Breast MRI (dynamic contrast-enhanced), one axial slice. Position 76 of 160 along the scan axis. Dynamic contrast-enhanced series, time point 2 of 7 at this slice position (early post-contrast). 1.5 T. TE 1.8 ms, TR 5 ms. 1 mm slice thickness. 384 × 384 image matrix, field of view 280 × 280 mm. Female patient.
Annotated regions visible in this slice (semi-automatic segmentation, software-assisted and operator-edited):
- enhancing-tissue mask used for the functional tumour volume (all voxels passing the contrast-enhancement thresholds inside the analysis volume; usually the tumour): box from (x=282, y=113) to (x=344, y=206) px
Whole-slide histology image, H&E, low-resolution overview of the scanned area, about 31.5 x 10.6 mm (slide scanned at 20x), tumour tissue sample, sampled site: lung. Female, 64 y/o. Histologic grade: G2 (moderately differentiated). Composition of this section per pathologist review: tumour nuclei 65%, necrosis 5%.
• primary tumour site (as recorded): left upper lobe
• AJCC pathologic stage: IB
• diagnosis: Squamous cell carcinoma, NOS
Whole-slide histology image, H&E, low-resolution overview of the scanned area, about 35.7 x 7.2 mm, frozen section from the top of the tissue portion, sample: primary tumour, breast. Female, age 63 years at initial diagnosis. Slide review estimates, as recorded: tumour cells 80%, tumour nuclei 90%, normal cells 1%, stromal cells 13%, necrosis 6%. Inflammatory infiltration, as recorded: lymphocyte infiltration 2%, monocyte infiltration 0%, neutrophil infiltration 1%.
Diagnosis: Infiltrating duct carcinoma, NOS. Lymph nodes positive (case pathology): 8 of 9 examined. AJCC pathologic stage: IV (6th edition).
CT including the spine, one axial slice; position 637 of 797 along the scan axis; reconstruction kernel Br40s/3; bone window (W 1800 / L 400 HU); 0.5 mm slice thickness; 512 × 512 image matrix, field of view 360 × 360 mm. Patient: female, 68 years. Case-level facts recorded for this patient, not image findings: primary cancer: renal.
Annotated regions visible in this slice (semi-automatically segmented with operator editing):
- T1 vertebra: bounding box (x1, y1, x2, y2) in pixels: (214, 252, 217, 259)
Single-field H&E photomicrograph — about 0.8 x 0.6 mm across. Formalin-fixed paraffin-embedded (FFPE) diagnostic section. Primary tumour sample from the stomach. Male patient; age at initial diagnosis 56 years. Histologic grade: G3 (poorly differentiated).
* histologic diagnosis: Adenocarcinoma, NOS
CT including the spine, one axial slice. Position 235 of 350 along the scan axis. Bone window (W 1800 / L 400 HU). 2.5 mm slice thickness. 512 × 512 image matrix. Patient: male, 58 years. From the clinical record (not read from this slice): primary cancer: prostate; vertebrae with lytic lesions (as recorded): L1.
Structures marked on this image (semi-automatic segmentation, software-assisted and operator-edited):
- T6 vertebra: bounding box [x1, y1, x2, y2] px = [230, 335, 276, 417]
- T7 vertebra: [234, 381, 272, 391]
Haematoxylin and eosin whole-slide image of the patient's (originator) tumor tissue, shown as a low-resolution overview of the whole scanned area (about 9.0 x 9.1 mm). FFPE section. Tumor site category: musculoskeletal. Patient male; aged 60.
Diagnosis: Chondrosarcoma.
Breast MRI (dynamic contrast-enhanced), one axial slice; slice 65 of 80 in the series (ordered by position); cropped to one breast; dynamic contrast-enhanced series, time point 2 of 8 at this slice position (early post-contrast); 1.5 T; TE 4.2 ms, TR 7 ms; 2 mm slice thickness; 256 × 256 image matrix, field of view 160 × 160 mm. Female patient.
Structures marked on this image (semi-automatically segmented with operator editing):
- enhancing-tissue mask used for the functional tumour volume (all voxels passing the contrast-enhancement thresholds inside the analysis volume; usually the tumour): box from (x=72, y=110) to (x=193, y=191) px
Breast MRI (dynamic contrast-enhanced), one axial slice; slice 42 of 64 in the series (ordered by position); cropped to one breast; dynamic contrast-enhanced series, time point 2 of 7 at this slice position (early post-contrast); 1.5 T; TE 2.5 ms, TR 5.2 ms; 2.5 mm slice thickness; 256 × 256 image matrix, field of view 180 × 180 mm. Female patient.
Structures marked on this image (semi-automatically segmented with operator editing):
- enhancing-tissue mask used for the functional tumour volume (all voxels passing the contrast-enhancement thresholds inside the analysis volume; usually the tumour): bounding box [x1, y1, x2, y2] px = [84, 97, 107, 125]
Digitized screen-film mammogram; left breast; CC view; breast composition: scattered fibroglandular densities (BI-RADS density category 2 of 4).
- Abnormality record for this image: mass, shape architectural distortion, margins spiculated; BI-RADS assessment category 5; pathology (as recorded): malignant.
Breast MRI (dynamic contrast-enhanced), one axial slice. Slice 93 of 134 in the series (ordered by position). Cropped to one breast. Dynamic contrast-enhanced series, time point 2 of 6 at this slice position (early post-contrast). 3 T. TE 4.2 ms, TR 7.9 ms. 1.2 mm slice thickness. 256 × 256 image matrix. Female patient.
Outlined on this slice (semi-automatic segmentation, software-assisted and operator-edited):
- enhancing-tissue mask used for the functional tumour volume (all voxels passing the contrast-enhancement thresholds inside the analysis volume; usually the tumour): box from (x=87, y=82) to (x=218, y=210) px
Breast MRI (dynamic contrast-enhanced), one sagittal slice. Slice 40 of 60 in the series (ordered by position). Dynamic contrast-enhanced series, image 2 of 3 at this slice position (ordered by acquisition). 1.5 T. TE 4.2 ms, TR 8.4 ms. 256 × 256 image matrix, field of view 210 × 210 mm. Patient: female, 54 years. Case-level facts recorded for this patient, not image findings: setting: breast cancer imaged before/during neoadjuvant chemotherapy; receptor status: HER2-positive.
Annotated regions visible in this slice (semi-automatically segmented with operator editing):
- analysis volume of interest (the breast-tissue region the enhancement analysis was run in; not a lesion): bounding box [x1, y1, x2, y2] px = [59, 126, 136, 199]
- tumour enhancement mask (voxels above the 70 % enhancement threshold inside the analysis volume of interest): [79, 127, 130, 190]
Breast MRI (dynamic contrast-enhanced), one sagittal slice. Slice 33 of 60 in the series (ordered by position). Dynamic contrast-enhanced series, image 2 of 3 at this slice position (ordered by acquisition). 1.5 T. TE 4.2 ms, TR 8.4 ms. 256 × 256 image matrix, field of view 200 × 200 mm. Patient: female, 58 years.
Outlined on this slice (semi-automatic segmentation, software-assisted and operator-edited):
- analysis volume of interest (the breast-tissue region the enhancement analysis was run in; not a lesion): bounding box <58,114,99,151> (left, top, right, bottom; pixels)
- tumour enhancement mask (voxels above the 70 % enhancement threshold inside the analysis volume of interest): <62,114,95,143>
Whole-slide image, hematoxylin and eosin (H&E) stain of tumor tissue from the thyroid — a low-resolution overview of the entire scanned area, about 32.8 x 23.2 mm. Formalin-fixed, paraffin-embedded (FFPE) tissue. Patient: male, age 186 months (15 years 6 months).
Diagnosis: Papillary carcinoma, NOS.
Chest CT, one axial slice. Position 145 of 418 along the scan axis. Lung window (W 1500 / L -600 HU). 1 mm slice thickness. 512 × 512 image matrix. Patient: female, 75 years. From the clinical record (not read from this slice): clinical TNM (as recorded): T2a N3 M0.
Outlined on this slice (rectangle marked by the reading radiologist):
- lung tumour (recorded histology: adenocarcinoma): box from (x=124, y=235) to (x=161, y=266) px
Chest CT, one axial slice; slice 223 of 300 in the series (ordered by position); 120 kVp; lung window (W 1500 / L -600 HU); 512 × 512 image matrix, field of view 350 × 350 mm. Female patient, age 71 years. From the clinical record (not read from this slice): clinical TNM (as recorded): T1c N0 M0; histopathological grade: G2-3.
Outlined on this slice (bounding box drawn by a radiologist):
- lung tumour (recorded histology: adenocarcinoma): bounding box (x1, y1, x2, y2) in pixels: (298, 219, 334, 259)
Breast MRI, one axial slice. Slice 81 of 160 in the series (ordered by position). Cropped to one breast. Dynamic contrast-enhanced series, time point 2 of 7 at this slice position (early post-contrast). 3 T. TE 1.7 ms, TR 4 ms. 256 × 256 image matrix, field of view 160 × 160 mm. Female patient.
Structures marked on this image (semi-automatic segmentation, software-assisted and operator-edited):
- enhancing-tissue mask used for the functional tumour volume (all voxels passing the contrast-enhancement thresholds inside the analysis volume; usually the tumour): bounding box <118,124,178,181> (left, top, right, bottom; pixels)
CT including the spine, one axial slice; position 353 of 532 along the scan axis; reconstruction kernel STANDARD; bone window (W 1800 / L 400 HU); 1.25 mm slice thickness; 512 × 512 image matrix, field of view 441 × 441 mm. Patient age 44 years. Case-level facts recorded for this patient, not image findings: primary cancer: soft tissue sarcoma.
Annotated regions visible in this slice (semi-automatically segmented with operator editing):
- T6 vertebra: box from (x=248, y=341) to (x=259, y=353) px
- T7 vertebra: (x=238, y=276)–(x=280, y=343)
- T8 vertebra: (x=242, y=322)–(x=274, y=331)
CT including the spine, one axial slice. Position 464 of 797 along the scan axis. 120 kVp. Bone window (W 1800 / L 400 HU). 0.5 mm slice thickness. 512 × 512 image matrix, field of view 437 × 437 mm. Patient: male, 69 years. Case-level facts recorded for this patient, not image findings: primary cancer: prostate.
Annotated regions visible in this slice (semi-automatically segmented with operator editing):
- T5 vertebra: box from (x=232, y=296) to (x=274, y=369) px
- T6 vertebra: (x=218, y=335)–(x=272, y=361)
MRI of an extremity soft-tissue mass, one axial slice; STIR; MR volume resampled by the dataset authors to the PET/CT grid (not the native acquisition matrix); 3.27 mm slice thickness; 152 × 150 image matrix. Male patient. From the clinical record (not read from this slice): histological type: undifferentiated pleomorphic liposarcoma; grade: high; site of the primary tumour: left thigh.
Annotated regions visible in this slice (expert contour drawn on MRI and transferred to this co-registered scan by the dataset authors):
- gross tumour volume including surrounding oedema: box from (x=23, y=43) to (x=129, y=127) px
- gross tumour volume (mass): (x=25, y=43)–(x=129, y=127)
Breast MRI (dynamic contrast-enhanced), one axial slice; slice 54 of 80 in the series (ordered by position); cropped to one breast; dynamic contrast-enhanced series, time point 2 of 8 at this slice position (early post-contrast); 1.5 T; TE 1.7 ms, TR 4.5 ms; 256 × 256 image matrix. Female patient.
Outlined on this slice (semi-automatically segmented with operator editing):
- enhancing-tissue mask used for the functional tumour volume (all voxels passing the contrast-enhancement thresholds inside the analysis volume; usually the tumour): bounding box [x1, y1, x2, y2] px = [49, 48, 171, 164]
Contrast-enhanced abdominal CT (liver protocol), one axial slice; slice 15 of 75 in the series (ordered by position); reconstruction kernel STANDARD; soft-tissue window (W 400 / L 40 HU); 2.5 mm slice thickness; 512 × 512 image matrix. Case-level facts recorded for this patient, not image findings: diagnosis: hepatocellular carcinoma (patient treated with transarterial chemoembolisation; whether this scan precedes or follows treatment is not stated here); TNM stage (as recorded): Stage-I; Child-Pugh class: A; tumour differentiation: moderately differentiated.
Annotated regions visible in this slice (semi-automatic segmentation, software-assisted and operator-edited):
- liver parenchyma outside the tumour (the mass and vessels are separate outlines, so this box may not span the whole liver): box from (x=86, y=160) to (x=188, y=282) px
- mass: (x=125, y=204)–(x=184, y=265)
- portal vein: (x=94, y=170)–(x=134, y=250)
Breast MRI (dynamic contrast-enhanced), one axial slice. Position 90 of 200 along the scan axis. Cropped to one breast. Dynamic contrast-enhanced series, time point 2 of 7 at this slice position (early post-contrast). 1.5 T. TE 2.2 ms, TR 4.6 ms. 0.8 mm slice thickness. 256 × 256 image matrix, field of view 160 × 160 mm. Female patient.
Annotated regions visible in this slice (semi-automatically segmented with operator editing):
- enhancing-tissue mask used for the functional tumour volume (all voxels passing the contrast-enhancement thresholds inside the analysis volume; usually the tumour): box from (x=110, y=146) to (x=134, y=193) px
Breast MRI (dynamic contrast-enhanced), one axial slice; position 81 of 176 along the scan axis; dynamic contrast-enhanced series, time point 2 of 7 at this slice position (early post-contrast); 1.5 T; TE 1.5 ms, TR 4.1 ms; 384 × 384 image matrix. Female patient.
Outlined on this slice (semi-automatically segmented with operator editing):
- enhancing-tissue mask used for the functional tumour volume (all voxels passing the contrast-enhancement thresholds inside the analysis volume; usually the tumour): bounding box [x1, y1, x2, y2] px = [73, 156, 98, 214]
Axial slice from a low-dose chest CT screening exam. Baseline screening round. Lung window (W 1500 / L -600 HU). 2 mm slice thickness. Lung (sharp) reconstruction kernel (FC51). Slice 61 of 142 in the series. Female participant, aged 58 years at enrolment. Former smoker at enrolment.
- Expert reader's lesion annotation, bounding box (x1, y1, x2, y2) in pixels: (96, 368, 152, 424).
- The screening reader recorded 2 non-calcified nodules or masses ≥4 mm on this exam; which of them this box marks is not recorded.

++++++++++

▶ **PROBLEM**: Return, from the data above, each line in which the string "screening" appears.

▶ **SOLUTION TO THE EXERCISE**:
Axial slice from a low-dose chest CT screening exam. Baseline screening round. Lung window (W 1500 / L -600 HU). 2 mm slice thickness. Lung (sharp) reconstruction kernel (FC51). Slice 61 of 142 in the series. Female participant, aged 58 years at enrolment. Former smoker at enrolment.
- The screening reader recorded 2 non-calcified nodules or masses ≥4 mm on this exam; which of them this box marks is not recorded.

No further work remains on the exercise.